Maximizing biodiesel yield of a non-edible chinaberry seed oil via microwave assisted transesterification process using response surface methodology and artificial neural network techniques
Rehman Akhtar,
Ameer Hamza,
Luqman Razzaq,
Fayaz Hussain,
Saad Nawaz,
Umer Nawaz,
Zara Mukaddas,
Tahir Abbas Jauhar,
A.S. Silitonga,
C Ahamed Saleel
Affiliations
Rehman Akhtar
Department of Mechanical Engineering Technology, University of Gujrat, 50700, Pakistan
Ameer Hamza
Department of Mechanical Engineering Technology, University of Gujrat, 50700, Pakistan
Luqman Razzaq
Department of Mechanical Engineering Technology, University of Gujrat, 50700, Pakistan
Fayaz Hussain
Modeling Evolutionary Algorithms Simulation and Artificial Intelligence, Faculty of Electrical & Electronics Engineering, Ton Duc Thang University, Ho Chi Minh City, Viet Nam; Corresponding author.
Saad Nawaz
Department of Mechanical, Mechatronic and Manufacturing Engineering, University of Engineering & Technology, Lahore (New Campus), KSK, Sheikhupura, 39350, Pakistan
Umer Nawaz
Department of Mechanical Engineering Technology, University of Gujrat, 50700, Pakistan
Zara Mukaddas
Department of Chemistry, University of Gujrat, 50700, Pakistan
Tahir Abbas Jauhar
Department of Mechanical Engineering Technology, University of Gujrat, 50700, Pakistan
A.S. Silitonga
Centre for Technology in Water and Wastewater, School of Civil and Environmental Engineering, Faculty of Engineering and Information Technology, University of Technology Sydney, NSW, 2007, Australia; Center of Renewable Energy, Department of Mechanical Engineering, Politeknik Negeri Medan, 20155, Medan, Indonesia
C Ahamed Saleel
Department of Mechanical Engineering, College of Engineering, King Khalid University, Asir, Abha, 61421, Saudi Arabia
In this study, the non-edible Chinaberry Seed Oil (CBO) is converted into biodiesel using microwave assisted transesterification.
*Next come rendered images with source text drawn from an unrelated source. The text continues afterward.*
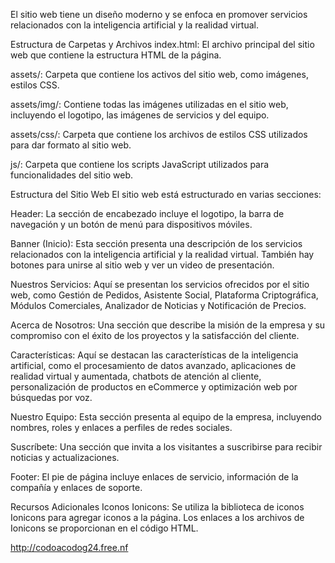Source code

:  El sitio web tiene un diseño moderno y se enfoca en promover servicios relacionados con la inteligencia artificial y la realidad virtual.

Estructura de Carpetas y Archivos
index.html: El archivo principal del sitio web que contiene la estructura HTML de la página.

assets/: Carpeta que contiene los activos del sitio web, como imágenes, estilos CSS.

assets/img/: Contiene todas las imágenes utilizadas en el sitio web, incluyendo el logotipo, las imágenes de servicios y del equipo.

assets/css/: Carpeta que contiene los archivos de estilos CSS utilizados para dar formato al sitio web.


js/: Carpeta que contiene los scripts JavaScript utilizados para funcionalidades del sitio web.

Estructura del Sitio Web
El sitio web está estructurado en varias secciones:

Header: La sección de encabezado incluye el logotipo, la barra de navegación y un botón de menú para dispositivos móviles.

Banner (Inicio): Esta sección presenta una descripción de los servicios relacionados con la inteligencia artificial y la realidad virtual. También hay botones para unirse al sitio web y ver un video de presentación.

Nuestros Servicios: Aquí se presentan los servicios ofrecidos por el sitio web, como Gestión de Pedidos, Asistente Social, Plataforma Criptográfica, Módulos Comerciales, Analizador de Noticias y Notificación de Precios.

Acerca de Nosotros: Una sección que describe la misión de la empresa y su compromiso con el éxito de los proyectos y la satisfacción del cliente.

Características: Aquí se destacan las características de la inteligencia artificial, como el procesamiento de datos avanzado, aplicaciones de realidad virtual y aumentada, chatbots de atención al cliente, personalización de productos en eCommerce y optimización web por búsquedas por voz.

Nuestro Equipo: Esta sección presenta al equipo de la empresa, incluyendo nombres, roles y enlaces a perfiles de redes sociales.

Suscríbete: Una sección que invita a los visitantes a suscribirse para recibir noticias y actualizaciones.

Footer: El pie de página incluye enlaces de servicio, información de la compañía y enlaces de soporte.

Recursos Adicionales
Iconos Ionicons: Se utiliza la biblioteca de iconos Ionicons para agregar iconos a la página. Los enlaces a los archivos de Ionicons se proporcionan en el código HTML.


http://codoacodog24.free.nf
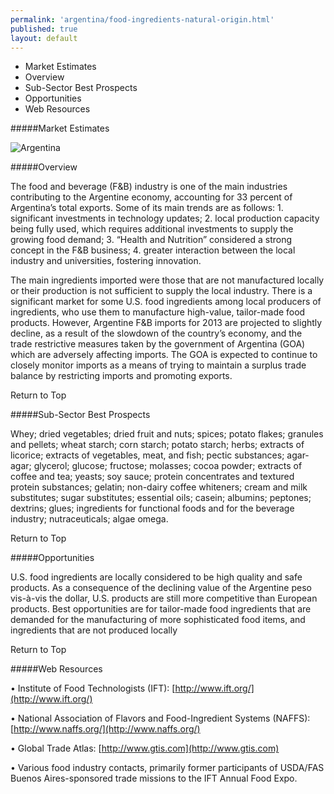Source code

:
 ```yaml
---
permalink: 'argentina/food-ingredients-natural-origin.html'
published: true
layout: default
---
```

* Market Estimates
* Overview
* Sub-Sector Best Prospects
* Opportunities
* Web Resources

#####Market Estimates

![Argentina](../images/top-agricultural-market-estimates2.png)

#####Overview

The food and beverage (F&B) industry is one of the main industries contributing to the Argentine economy, accounting for 33 percent of Argentina’s total exports. Some of its main trends are as follows: 1. significant investments in technology updates; 2. local production capacity being fully used, which requires additional investments to supply the growing food demand; 3. “Health and Nutrition” considered a strong concept in the F&B business; 4. greater interaction between the local industry and universities, fostering innovation.

The main ingredients imported were those that are not manufactured locally or their production is not sufficient to supply the local industry. There is a significant market for some U.S. food ingredients among local producers of ingredients, who use them to manufacture high-value, tailor-made food products. However, Argentine F&B imports for 2013 are projected to slightly decline, as a result of the slowdown of the country’s economy, and the trade restrictive measures taken by the government of Argentina (GOA) which are adversely affecting imports. The GOA is expected to continue to closely monitor imports as a means of trying to maintain a surplus trade balance by restricting imports and promoting exports.

Return to Top

#####Sub-Sector Best Prospects

Whey; dried vegetables; dried fruit and nuts; spices; potato flakes; granules and pellets; wheat starch; corn starch; potato starch; herbs; extracts of licorice; extracts of vegetables, meat, and fish; pectic substances; agar-agar; glycerol; glucose; fructose; molasses; cocoa powder; extracts of coffee and tea; yeasts; soy sauce; protein concentrates and textured protein substances; gelatin; non-dairy coffee whiteners; cream and milk substitutes; sugar substitutes; essential oils; casein; albumins; peptones; dextrins; glues; ingredients for functional foods and for the beverage industry; nutraceuticals; algae omega.

Return to Top

#####Opportunities

U.S. food ingredients are locally considered to be high quality and safe products. As a consequence of the declining value of the Argentine peso vis-à-vis the dollar, U.S. products are still more competitive than European products. Best opportunities are for tailor-made food ingredients that are demanded for the manufacturing of more sophisticated food items, and ingredients that are not produced locally

Return to Top

#####Web Resources

•	Institute of Food Technologists (IFT): [http://www.ift.org/](http://www.ift.org/)

•	National Association of Flavors and Food-Ingredient Systems (NAFFS): [http://www.naffs.org/](http://www.naffs.org/)

•	Global Trade Atlas: [http://www.gtis.com](http://www.gtis.com)

•	Various food industry contacts, primarily former participants of USDA/FAS Buenos Aires-sponsored trade missions to the IFT Annual Food Expo.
The objective of this effort is to maximize the biodiesel yield by optimizing the operating parameters, such as catalyst concentration, methanol-oil ratio, reaction speed, and reaction time. The designed setup provides a controlled and effective approach for turning CBO into biodiesel, resulting in encouraging yields and reduced reaction times. The experimental findings reveal the optimal parameters for the highest biodiesel yield (95 %) are a catalyst concentration of 1.5 w/w, a methanol-oil ratio of 6:1 v/v, a reaction speed of 400 RPM, and a reaction period of 3 min. The interaction of the several operating parameters on biodiesel yield has been investigated using two methodologies: Response Surface Methodology (RSM) and Artificial Neural Network (ANN). RSM provides better modeling of parameter interaction, while ANN exhibits lower comparative error when predicting biodiesel yield based on the reaction parameters. The percentage improvement in prediction of biodiesel yield by ANN is found to be 12 % as compared to RSM. This study emphasizes the merits of both the approaches for biodiesel yield optimization. Furthermore, the scaling up this microwave-assisted transesterification system for industrial biodiesel production has been proposes with focus on its economic viability and environmental effects.